Region boundary data

--- start ---

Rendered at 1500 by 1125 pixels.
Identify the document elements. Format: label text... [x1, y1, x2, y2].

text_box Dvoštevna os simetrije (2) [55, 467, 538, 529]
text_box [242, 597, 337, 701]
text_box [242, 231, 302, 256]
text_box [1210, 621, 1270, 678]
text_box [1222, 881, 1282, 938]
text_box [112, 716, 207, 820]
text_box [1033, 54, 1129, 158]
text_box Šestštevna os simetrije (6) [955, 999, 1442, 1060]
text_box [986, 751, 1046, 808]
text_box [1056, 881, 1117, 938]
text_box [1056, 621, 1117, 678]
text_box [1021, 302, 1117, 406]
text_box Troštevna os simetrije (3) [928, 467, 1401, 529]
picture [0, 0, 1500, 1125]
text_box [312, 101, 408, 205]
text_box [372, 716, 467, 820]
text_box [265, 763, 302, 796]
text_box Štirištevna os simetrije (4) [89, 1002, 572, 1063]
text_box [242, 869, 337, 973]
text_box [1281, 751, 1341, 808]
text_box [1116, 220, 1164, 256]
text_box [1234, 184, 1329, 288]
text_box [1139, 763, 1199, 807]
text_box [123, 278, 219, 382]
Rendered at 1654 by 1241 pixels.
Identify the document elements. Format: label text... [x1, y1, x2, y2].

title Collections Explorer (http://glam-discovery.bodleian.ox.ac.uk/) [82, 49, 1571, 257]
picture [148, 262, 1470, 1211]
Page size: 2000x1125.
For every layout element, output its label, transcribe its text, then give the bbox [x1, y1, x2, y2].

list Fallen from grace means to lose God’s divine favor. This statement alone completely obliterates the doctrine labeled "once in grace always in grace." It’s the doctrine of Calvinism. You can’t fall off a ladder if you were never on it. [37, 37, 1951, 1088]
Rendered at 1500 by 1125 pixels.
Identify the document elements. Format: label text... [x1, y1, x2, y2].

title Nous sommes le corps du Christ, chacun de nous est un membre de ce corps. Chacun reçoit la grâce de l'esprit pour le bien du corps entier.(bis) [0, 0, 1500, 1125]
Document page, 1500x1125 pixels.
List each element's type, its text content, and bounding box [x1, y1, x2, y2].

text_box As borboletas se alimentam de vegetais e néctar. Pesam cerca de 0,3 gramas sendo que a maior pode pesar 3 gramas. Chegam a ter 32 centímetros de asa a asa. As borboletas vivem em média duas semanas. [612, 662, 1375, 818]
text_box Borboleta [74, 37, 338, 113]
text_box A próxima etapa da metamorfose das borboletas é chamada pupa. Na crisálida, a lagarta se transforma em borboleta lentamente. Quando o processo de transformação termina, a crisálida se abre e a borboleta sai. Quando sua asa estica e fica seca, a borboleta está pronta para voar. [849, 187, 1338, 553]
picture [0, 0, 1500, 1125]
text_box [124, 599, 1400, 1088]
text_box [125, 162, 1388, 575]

--- end ---

Problem:
Reproduce everything from the first line of the entries down to the line containing "text_box [986, 751, 1046, 808]", including both of those lines.

Answer to this task:
Rendered at 1500 by 1125 pixels.
Identify the document elements. Format: label text... [x1, y1, x2, y2].

text_box Dvoštevna os simetrije (2) [55, 467, 538, 529]
text_box [242, 597, 337, 701]
text_box [242, 231, 302, 256]
text_box [1210, 621, 1270, 678]
text_box [1222, 881, 1282, 938]
text_box [112, 716, 207, 820]
text_box [1033, 54, 1129, 158]
text_box Šestštevna os simetrije (6) [955, 999, 1442, 1060]
text_box [986, 751, 1046, 808]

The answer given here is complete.